Bundeswehreinsatz im Irak: Union spottet über Grüne

Mit großer Mehrheit stimmt der Bundestag für eine Verlängerung des Irak-Einsatzes. Doch nun sind auch die Grünen dafür.

Flugzeuge der Bundeswehr im April 2020 auf dem Rückflug aus dem Irak

Flugzeuge der Bundeswehr im April 2020 auf dem Rückflug aus dem Irak Foto: Bundeswehr/dpa

BERLIN taz | Kanzler Olaf Scholz, sein Vizekanzler Robert Habeck und Finanzminister Christian Lindner glänzten ebenso durch Abwesenheit wie Verteidigungsministerin Christine Lambrecht. Außenministerin Annalena Baerbock saß nur schweigsam auf der Regierungsbank. Als wäre es für die Ampelkoalition das Selbstverständlichste von der Welt, hat der Bundestag am Freitag die Fortsetzung des Einsatzes bewaffneter deutscher Streitkräfte im Irak beschlossen.

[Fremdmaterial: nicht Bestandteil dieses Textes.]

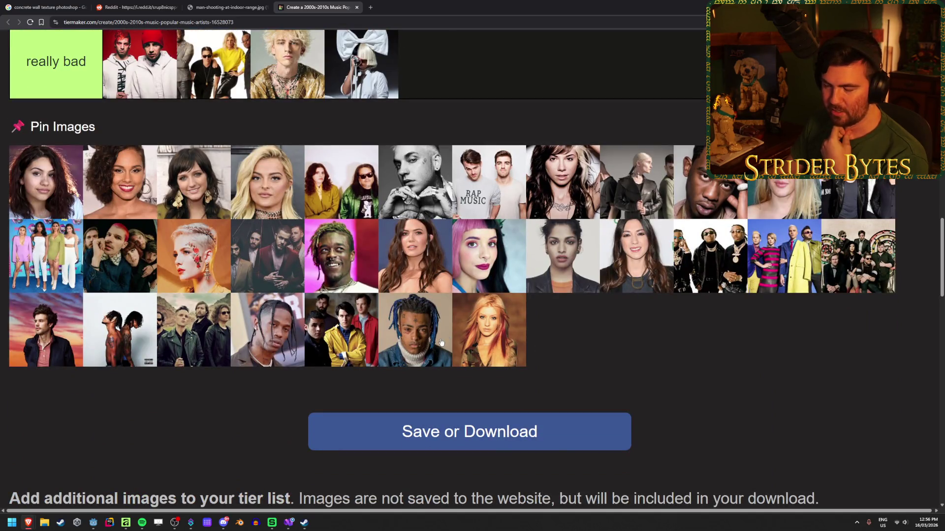
pyautogui.scroll(2, 419, 340)
pyautogui.moveTo(415, 403); pyautogui.dragTo(527, 127)
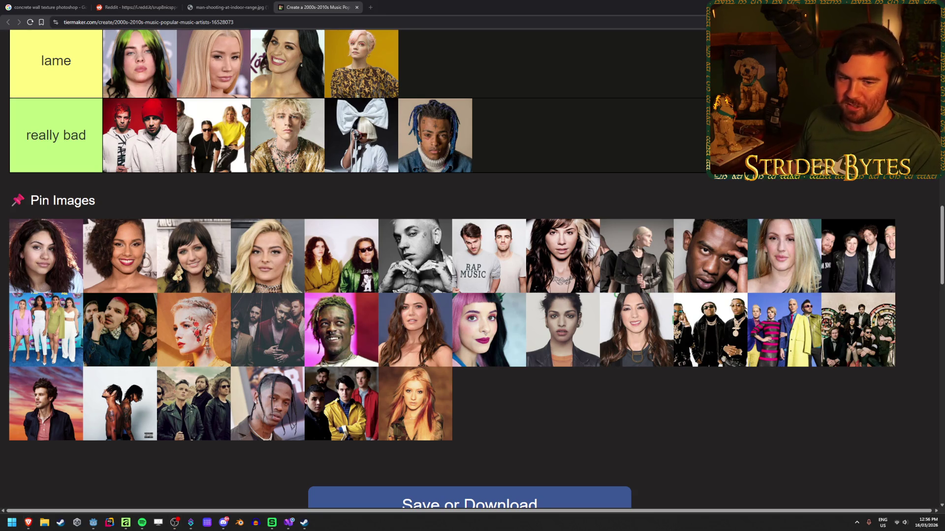
# Step: Refocus the tier list window and scroll through the tiers
pyautogui.click(603, 418)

Dass es sich mit dem ersten Mandat für einen Auslandseinsatz unter der neuen Regierung nicht ganz so easy-peasy verhält, wie es SPD, Grüne und FDP erscheinen lassen wollten, zeigte ein kurzes wie aufschlussreiches Wortgefecht zwischen dem CDU-Abgeordneten Norbert Röttgen und dem Grünen Jürgen Trittin, beide Mitglieder des Auswärtigen Ausschusses.

„Unsere außenpolitische Verantwortung ist unabhängig davon, welche parlamentarische Rolle die CDU/CSU-Fraktion wahrnimmt“, begründete Röttgen die Zustimmung der Union – und fügte nicht ohne Süffisanz an, er freue sich, dass die Grünen „jetzt als Regierungsfraktion dieses Mandat als Teil der Regierung einbringen und als Regierungsfraktion auch zustimmen“ würden. Schließlich hätten sie zu Oppositionszeiten immer dagegen gestimmt. Er begrüße es, dass es jetzt eine „gemeinsame verfassungsrechtliche und völkerrechtliche Auffassung“ geben würde.

Das wollte Trittin nicht so stehen lassen. Schließlich habe es eine substantielle Veränderung des Mandats gegeben: Bisher seien von den Grünen als völkerrechtswidrig eingeschätzte „Operationen der Bundeswehr über einem souveränen Staat“ möglich gewesen. In dem neuen Mandat sei nunmehr jedoch Syrien als Einsatzgebiet ausgeschlossen, sagte Trittin in einer Kurzintervention.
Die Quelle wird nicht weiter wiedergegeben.